Sentiment may turn against banks with the appointment of Kulanu party politician Moshe Kahlon as finance minister. The leader of the second-biggest faction in Benjamin Netanyahu’s ruling coalition has vowed to change banking-industry rules to foster competition and reduce costs for consumers.
The gauge of lenders has gained 8.2 percent this year as of 10:28 a.m. in Tel Aviv, compared with a 5.2 percent advance for the MSCI All-Country Financials Index.
The five-member gauge, which includes Bank Hapoalim Ltd. and Bank Leumi Le-Israel Ltd., must close below 1,322.4 to confirm the head-and-shoulders pattern, according to Mark Cudmore, a London-based Bloomberg strategist. Once that level is breached, the index could fall to the next support level, about 1,255, he said by e-mail on May 12.
A bearish head-and-shoulders pattern occurs when a price forms three consecutive peaks, the middle being the tallest.

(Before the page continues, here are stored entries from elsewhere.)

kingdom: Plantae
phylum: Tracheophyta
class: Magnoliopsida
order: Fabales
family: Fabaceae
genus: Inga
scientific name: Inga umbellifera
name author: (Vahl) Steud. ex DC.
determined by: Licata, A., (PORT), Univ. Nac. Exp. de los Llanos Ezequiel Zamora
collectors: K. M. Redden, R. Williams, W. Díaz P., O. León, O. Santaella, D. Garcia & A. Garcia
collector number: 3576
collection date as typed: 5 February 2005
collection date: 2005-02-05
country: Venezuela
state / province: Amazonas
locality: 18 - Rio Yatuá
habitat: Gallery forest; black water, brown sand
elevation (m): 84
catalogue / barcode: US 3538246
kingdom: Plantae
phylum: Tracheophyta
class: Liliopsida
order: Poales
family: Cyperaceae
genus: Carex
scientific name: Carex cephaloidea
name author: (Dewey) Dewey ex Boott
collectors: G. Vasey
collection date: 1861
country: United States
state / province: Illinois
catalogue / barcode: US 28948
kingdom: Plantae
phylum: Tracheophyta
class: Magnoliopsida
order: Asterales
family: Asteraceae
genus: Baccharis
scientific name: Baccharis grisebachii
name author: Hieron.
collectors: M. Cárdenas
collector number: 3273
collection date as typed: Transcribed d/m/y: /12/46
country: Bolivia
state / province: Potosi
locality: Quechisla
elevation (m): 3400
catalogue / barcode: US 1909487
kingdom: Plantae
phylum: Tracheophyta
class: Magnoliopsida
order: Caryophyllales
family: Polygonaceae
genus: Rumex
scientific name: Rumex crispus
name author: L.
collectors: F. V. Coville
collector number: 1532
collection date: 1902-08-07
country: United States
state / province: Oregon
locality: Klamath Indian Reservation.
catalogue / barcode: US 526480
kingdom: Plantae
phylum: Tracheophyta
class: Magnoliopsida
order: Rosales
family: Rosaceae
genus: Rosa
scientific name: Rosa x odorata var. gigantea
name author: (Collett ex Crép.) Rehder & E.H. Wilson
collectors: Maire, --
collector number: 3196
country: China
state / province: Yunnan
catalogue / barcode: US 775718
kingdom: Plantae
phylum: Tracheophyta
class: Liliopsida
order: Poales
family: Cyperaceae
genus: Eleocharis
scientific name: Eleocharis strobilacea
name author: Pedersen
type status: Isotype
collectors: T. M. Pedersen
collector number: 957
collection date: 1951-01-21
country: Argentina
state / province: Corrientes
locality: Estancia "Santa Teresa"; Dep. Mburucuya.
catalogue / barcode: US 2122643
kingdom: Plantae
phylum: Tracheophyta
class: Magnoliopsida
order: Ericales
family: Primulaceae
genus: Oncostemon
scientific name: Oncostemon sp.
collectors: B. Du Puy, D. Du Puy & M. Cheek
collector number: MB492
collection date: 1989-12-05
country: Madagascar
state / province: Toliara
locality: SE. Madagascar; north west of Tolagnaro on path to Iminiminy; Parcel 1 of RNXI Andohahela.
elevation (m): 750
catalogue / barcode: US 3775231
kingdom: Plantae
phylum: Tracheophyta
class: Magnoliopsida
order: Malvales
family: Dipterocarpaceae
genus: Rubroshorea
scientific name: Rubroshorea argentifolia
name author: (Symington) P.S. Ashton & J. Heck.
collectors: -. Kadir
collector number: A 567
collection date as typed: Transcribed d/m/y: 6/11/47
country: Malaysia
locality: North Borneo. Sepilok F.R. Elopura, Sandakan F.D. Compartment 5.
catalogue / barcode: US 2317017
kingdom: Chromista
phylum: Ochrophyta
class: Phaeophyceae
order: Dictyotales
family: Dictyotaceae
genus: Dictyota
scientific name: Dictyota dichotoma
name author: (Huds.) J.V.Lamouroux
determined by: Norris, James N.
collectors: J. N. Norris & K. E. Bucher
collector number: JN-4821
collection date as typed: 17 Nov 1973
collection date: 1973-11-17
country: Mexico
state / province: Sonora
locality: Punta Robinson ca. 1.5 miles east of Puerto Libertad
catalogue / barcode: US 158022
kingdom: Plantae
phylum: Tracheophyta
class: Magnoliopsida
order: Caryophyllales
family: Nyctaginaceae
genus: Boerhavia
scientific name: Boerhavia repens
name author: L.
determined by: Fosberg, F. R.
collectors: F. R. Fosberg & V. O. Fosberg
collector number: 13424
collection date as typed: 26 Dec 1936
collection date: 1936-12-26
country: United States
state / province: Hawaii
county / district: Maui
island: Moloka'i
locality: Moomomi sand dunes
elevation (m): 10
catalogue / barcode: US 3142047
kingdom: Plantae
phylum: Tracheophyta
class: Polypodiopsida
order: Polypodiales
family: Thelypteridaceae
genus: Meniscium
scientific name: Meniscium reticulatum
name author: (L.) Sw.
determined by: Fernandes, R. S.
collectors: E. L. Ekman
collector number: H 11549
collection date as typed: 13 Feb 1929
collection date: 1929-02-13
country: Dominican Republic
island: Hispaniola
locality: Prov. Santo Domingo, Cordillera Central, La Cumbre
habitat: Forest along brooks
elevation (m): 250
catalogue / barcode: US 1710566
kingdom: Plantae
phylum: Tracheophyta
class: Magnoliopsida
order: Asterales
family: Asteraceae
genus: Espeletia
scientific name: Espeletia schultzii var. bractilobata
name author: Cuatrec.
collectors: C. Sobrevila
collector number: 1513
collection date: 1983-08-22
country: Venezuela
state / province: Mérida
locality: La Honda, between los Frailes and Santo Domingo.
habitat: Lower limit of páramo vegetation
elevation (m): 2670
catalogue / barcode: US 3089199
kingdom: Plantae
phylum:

The price must cross below a line connecting the base of the three peaks, called the neckline, to signal further weakness.
For now, investors including IBI Mutual Funds, which manages about $3.9 billion, and Excellence Nessuah Provident Funds Ltd., which oversees about $5.8 billion, remain bullish on bank stocks.
“Prices are very OK at these levels,” Idan Azoulay, chief investment manager at Tel Aviv-based Epsilon Investment House Ltd., who manages about $2.4 billion, said by phone on May 12. He increased his stakes in banks last month. “Even if Kahlon will implement reforms, this will just make the banks more efficient and that is good for the shares.”
Still, the appointment of the new finance minister, who was sworn in last week, has some investors nervous. Eldad Tamir chief executive officer of Tel Aviv-based Tamir Fishman Group, a financial services company with $5 billion in assets under management, said his firm is reducing exposure to banks “significantly” because of regulatory uncertainty.
“Since we saw the results of the elections, we realized we have to lower exposure to banks,” he said by phone on May 14.